:: INSTRUCTIONS TO FOLLOW ::
Repeat word for word the portion of the passage on beta 2-glycoprotein I starting with "The domain V" and going on through "form into consideration.".

:: SELECTED PASSAGE ::
= Beginning of Section =

Beta 2-glycoprotein I (β2GPI/Apolipoprotein H) is an abundant plasma protein that is produced by the liver7. It is composed of five domains (DI-V) and has a molecular weight of approximately 50 kDa7. Domains I to IV each have two disulfide bridges, whereas domain V has three, including a disulfide bridge that incorporates the C-terminal cysteine7. Domain V also contains a positively charged lysine rich region, as well as a hydrophobic flexible loop segment and both these regions are required for binding of β2GPI to negatively charged macromolecules7.
The domain V disulfide bond is susceptible to cleavage by the oxidoreductases thioredoxin I (TRX-1) and protein disulfide isomerase (PDI) leading to the generation of free thiols at Cysteine (Cys) 288 and Cys 3268,9. A large proportion of plasma β2GPI exists in the free thiol form10. The free thiol form has distinct properties to the oxidized form, the former protecting endothelial cells against hydrogen peroxide mediated cell death11. The implications being that in-vitro studies that look to delineate the biological function of β2GPI have limited in-vivo relevance if they only study the oxidized form and do not take the predominant in-vivo free thiol form into consideration.

= End of Section =

:: DATA SECTION ::
= Beginning of Section =

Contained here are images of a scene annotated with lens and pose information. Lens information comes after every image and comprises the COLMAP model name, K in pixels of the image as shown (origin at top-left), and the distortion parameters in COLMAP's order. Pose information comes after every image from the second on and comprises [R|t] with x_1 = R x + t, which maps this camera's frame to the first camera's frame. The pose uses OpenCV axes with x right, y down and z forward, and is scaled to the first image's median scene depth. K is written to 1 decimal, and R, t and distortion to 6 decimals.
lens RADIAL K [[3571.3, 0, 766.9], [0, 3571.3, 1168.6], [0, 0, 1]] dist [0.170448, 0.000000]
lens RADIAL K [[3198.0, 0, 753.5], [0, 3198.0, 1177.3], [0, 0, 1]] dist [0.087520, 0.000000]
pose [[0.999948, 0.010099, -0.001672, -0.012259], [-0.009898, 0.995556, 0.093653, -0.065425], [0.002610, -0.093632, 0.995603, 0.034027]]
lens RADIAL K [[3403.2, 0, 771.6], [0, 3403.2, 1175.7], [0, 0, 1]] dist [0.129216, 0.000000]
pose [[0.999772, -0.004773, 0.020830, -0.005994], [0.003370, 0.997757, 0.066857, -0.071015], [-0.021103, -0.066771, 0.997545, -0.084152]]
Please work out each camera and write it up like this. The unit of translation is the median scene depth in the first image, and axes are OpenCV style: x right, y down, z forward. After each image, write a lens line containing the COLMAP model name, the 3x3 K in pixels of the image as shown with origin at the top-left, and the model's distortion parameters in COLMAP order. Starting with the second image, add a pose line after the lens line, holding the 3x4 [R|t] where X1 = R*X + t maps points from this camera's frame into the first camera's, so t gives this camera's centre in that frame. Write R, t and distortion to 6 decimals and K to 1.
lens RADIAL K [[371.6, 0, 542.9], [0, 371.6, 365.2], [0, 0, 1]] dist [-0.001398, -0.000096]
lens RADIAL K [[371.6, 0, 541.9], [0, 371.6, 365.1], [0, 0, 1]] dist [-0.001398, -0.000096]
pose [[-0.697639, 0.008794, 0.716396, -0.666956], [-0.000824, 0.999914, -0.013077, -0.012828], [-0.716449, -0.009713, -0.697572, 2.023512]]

= End of Section =

:: RESPONSE TO THE TASK ::
The domain V disulfide bond is susceptible to cleavage by the oxidoreductases thioredoxin I (TRX-1) and protein disulfide isomerase (PDI) leading to the generation of free thiols at Cysteine (Cys) 288 and Cys 3268,9. A large proportion of plasma β2GPI exists in the free thiol form10. The free thiol form has distinct properties to the oxidized form, the former protecting endothelial cells against hydrogen peroxide mediated cell death11. The implications being that in-vitro studies that look to delineate the biological function of β2GPI have limited in-vivo relevance if they only study the oxidized form and do not take the predominant in-vivo free thiol form into consideration.